Restaurants & Bars

Chicago Area

Ge: Graham Elliot


Restaurants & Bars 10

Ge: Graham Elliot

napolean | Jun 30, 2008 08:05 AM

I've heard so much hype about this place and we made it in yesterday evening for dinner. I've seen this chef all over the local news and media, who have placed him right there with Cantu and Achazt as one of the most significant chefs in Chicago right now. I guess I'm somewhat confused since some of the food was mediocre at best like the rissotto which had good flavor but was over cooked and just not as clean tasting as I would expect at such a place. The worst part of the meal were the desserts, which left me wondering why such a place would save the lackluster part of the meal for last. This left a bad taste in our mouth finishing on such a bland note: a dry and lifeless peach cobbler which consisted of the tiniest amount of flavorless 'brown sugar' ice cream wouldn't have been able to begin to save the desperate soul of deconstruction. The spiced rice krispie treat with a line of marinated strawberries and sweetened condensed milk ice cream had better flavor overall, yet it was still bland, lacked soul and seemed to be an afterthought. I expected much more from all of the hype (not to mention the prices).

Fortunately, some of the food stood up to all this hype: ceasar salad, which was deconstructed yet in a sensible way. The combination of white anchovy, fresh romaine, parsley cream and stuffed brioche was straightforward and flavorful. The root beer glazed 'prime' pork chop (although slightly over-cooked) was charred and glazed to perfection and was a great base for a refreshing watermelon chutney, containing a couple of ingredients that I couldn't pick out but was tasty none the less. The skatewing was a straight forward preparation containing polenta, spinach and a sweet raisin chutney. Tasty yet somewhat surprised with the large portion. The lack of sophistication of this food (both in flavor at times and definitely lightness/freshness) does not encourage us to try multiple courses. This obviously may not be the intent at G.E. and thats fine but what's all the hype for?!? Anyone been yet and have a different opinion? Maybe Sundays are off nights for the chef and that's just what it was, an off night.

The interior of this restaurant is beautiful with the earth tones and minimal treatment. The servers are out to prove the pretentiousness that many restaurants display and I applaud that. Although, at times they seemed a bit obtrusive. Seriously, how many times do I need my water glass filled after taking two sips!
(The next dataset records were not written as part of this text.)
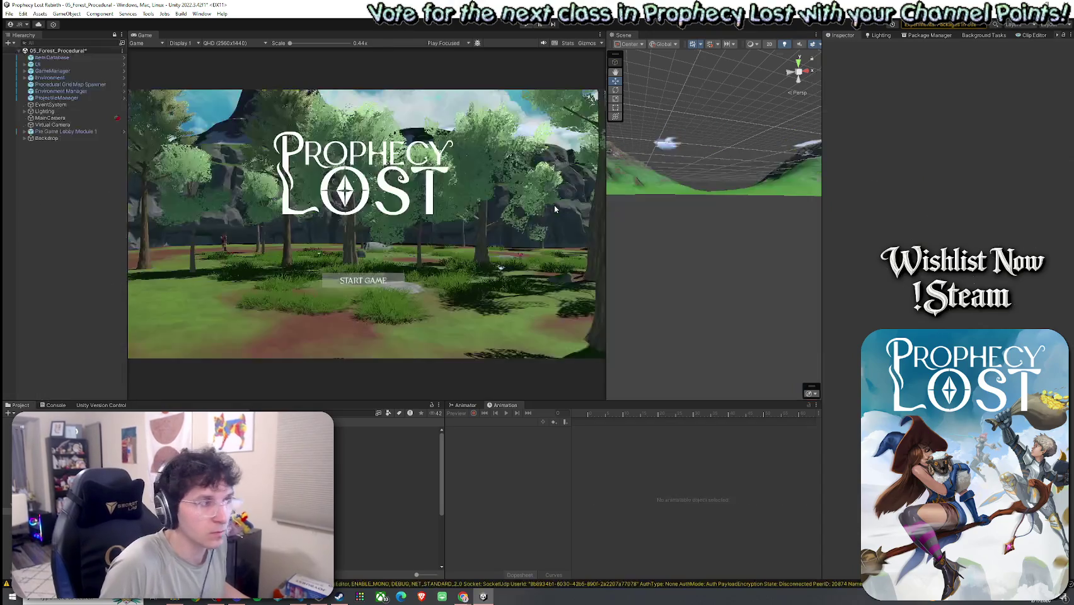
Open the Corner Module 1 NE prefab and select its Terrain.
left_click(10, 13)
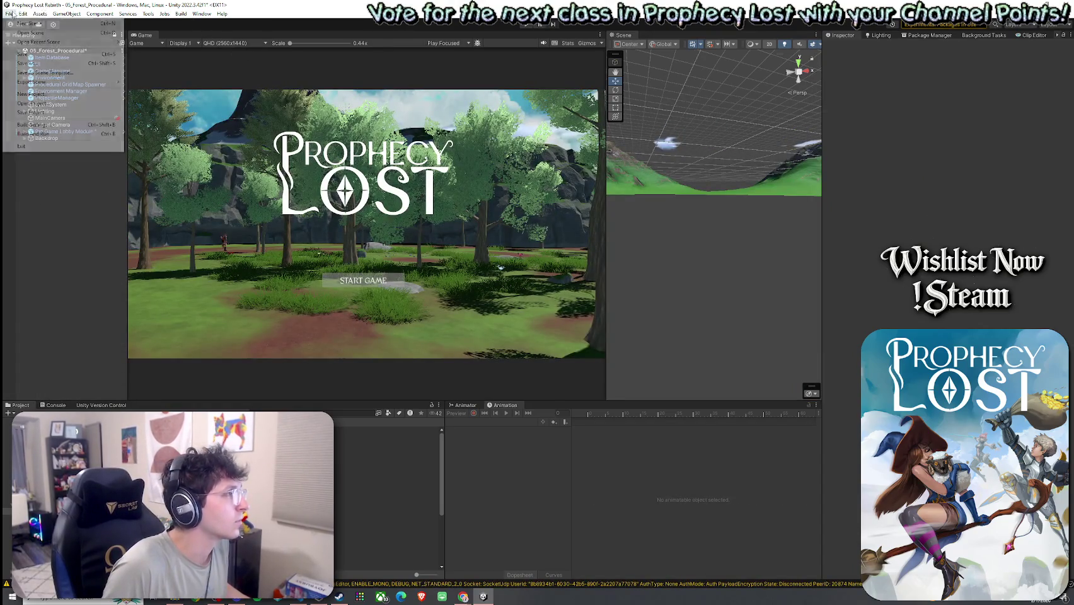
left_click(9, 13)
double_click(353, 431)
left_click(98, 75)
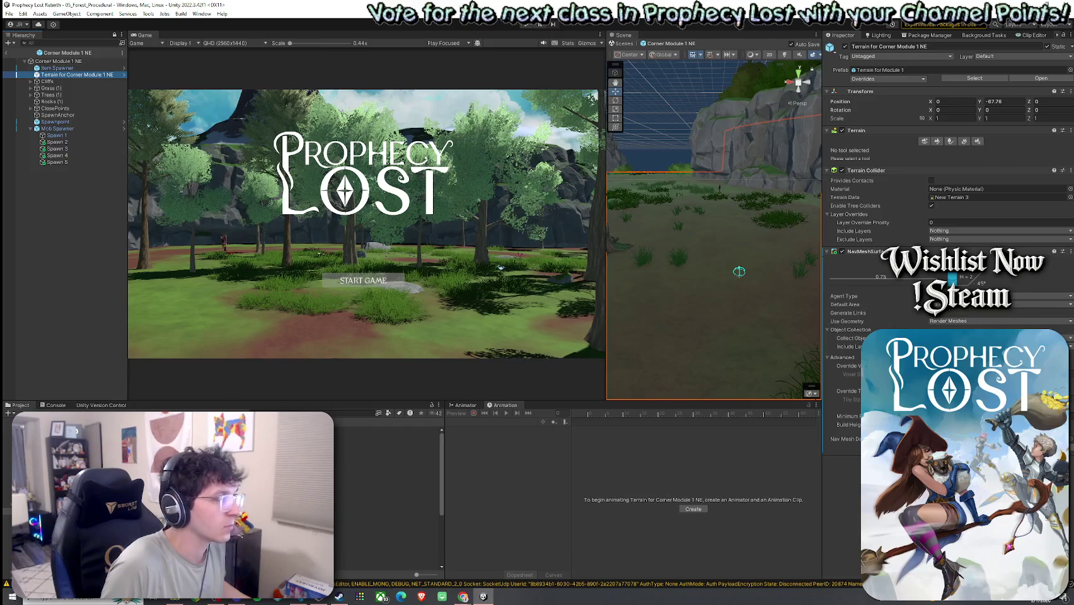
Check the Corner Module 1 NW terrain's components, then open Cross Module 1 and select its Terrain.
double_click(353, 431)
left_click(98, 75)
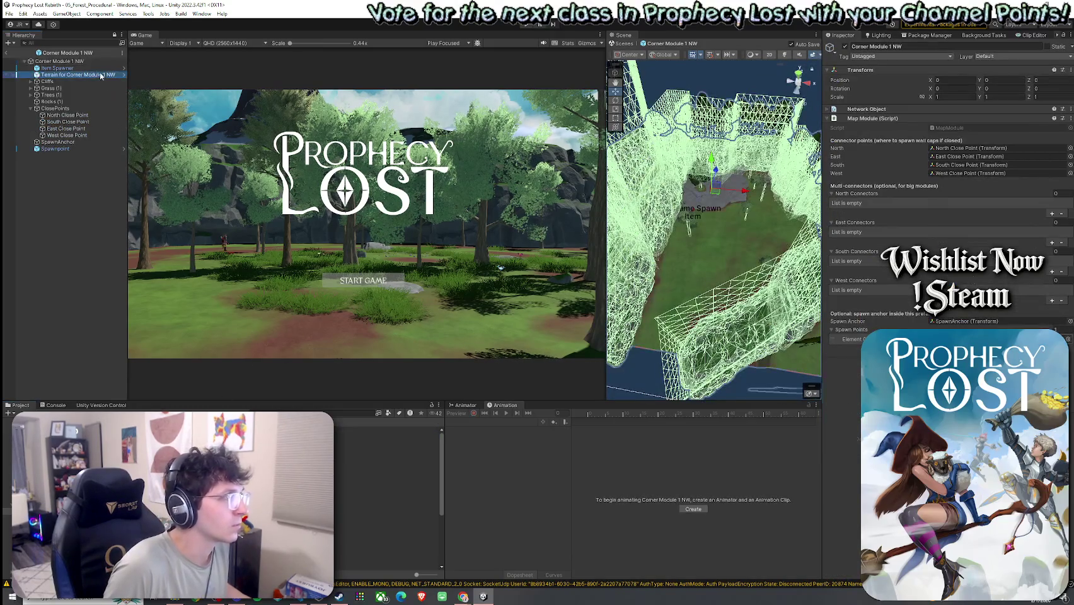
left_click(353, 457)
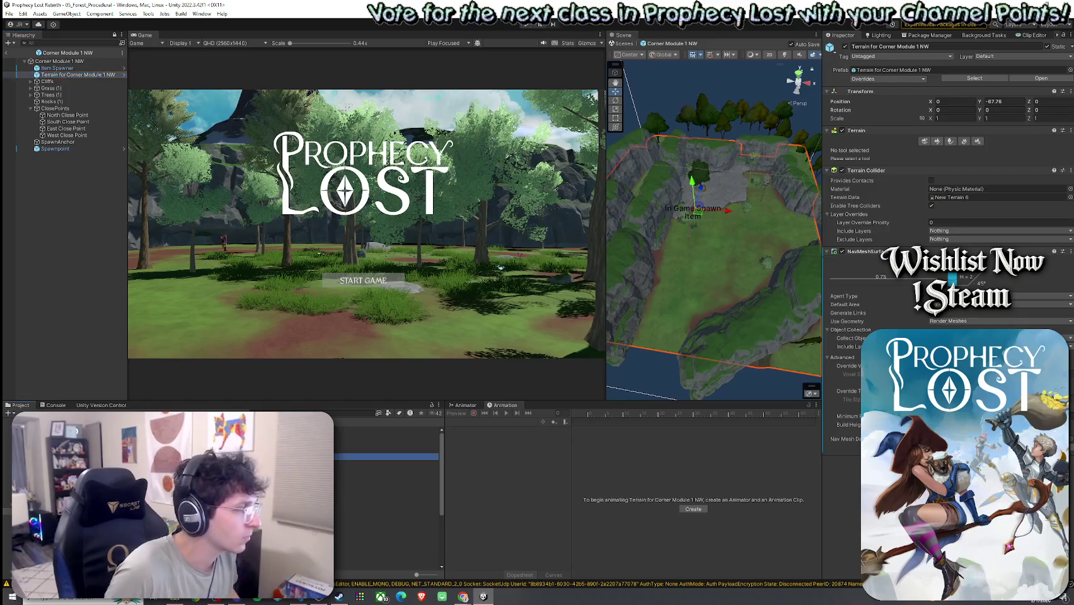
double_click(353, 458)
left_click(93, 68)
Find something else to do...HIDDEN! It also seems the chef is out to lower his expectations by giving his staff ownership of the menu. That's a nice thought in concept, however, people are eating at G.E. to eat food cooked by G.E. Is this a sort of cop-out gesture by a chef who names his restaurant by his initials?

Regardless of the experience (both good and the bad), G.E., you may want to invest in a pastry chef. Not being from Chicago but having the experience I had at Blackbird on Saturday, knowing what's going on around the city with all the hype (Ge included), I would say last impressions are particularly important.